Pertemuan itu pada dasarnya terjadi ketika R mengundang A untuk menjadi salah satu narasumber dalam forum. R terkesan dengan gaya A menjelaskan persoalan yang rumit melalui bahasa yang mudah dimengerti. Setelah pertemuan itu, hubungan A dengan R makin dekat lewat percakapan pesan elektronik. Padahal keduanya punya tipe kepribadian yang bertolak belakang.
Sebagai seorang yang berasal dari keluarga aktivis gerakan, R punya banyak kenalan. Sebagai mahasiswi cerdas dan IP tinggi membuatnya kian dihormati dalam kehidupan sehari-hari. Itu ditambah sifatnya yang periang, mudah akrab, dan suka bicara ceplas-ceplos.

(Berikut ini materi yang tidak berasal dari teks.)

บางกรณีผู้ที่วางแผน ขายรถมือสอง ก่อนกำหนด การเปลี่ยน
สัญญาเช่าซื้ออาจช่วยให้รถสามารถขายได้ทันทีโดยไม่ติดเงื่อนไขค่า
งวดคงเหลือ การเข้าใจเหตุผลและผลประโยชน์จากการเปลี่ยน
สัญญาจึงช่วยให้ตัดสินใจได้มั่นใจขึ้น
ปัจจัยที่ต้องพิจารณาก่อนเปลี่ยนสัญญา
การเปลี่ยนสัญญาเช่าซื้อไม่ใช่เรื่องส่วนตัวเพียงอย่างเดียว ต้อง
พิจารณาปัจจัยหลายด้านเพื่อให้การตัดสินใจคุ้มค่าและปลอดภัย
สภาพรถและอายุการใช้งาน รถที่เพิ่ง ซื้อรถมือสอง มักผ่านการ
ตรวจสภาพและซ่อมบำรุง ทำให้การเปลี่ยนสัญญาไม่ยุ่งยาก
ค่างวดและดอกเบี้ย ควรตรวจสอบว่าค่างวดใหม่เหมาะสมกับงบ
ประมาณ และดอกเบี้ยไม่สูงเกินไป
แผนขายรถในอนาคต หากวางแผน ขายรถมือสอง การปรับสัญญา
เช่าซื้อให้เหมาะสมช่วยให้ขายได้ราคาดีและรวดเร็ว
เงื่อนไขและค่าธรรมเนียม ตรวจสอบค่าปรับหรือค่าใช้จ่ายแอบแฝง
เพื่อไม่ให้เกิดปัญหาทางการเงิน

Beda dengan A, Anak orang kehutanan itu seorang pemuda serius, tak pandai berkelakar, dan suka musik klasik. Yang dipikirkannya hanyalah bagaimana memajukan organisasi. Mengobrol dengannya, seperti tak akan lepas dari soal-soal politik, perjuangan dakwah, dan cinta tanah air. Tapi justru inilah yang membuat R tertarik.
Dalam pemaparan, A fasih mengutip pemikiran fikih mengenai lima prinsip dan lima kaidah dan juga soal geopolitik. Saat A menjelaskan, R antusias mendengarkan. Meski akrab, mereka tak pernah terlihat bersama. Pertemuan keduanya pun selalu dalam acara organisasi.